The Lodi area is actually the self-proclaimed Zinfandel capitol of California, producing more than 25% of the zin grown in California – much of which makes its way into the wine presses of Napa and Sonoma Valley wineries to be made into “California” wine blends that don’t always mention the Lodi AVA on the label. As you might guess, we did taste a Zinfandel at the lunch: 2013 McCay Cellars Faith Lot 13 Vineyard Zinfandel. This was a bold zin that is loaded with ripe red and purple fruits – just as you want to find in a good zin. It wasn’t overly sweet or fruity, but balanced and round. It’s a great example of why zinfandel is so popular with growers (and drinkers).
Once the tasting was wrapped up, we got down to the business of eating lunch, with a lovely salad course, filet mignon and chocolate peanut butter mousse dessert. Though this wasn’t a wine-pairing meal per-say, I couldn’t resist doing a little pairing while I ate.
The 2012 Uvaggio Vermentino was amazing with the lightly dressed salad, balancing the bitterness of the salad greens and enriching the buttery flavors in the toasted nuts.

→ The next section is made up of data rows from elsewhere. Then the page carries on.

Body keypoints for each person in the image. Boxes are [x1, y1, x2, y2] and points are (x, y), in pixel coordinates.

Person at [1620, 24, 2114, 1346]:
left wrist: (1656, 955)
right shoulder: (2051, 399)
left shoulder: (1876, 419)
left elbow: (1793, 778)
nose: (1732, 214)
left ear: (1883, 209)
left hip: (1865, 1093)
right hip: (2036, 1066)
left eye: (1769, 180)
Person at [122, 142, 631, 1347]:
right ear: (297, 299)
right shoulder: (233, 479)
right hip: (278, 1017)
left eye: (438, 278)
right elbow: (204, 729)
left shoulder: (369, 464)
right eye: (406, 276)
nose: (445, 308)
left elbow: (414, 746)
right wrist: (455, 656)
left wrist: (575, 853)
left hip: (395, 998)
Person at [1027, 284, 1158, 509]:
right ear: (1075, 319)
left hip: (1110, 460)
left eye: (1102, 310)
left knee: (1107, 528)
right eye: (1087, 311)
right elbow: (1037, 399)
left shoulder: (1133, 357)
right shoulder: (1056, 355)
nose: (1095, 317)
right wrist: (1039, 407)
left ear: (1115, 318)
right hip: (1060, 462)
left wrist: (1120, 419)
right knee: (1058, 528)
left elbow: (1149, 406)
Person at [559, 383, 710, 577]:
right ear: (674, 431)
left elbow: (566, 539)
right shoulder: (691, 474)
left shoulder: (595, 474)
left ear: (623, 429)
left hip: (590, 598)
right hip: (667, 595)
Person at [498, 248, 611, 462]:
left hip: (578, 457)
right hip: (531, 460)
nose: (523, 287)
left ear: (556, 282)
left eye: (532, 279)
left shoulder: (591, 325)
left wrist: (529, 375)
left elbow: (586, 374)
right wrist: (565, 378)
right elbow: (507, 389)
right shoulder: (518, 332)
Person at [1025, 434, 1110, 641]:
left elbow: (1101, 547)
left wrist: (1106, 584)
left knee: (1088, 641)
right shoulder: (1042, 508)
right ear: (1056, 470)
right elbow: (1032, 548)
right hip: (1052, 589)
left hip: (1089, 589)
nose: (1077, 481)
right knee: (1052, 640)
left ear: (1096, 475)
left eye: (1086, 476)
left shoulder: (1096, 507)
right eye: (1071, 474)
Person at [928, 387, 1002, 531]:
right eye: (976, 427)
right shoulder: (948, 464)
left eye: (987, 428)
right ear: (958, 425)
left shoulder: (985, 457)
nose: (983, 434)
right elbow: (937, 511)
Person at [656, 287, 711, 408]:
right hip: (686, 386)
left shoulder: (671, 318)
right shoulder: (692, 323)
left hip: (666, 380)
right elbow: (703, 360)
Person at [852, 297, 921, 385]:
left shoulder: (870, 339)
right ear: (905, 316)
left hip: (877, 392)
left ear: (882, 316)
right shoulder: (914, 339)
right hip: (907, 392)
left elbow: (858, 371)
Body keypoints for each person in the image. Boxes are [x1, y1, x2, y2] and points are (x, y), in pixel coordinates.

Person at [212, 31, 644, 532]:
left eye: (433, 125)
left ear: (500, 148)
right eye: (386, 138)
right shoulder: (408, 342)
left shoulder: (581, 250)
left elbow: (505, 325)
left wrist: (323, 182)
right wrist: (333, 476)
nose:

I was a fan of the zinfandel with the steak (it’s almost always a good combination), however the cinsault brought a little bit more complexity out of the sauce on the plate and I found myself switching back and forth throughout the meal.
Dessert didn’t pair with the wines quite as well as the main courses, however the ultra-rich peanut butter mousse really needed no accompaniment beyond a fork.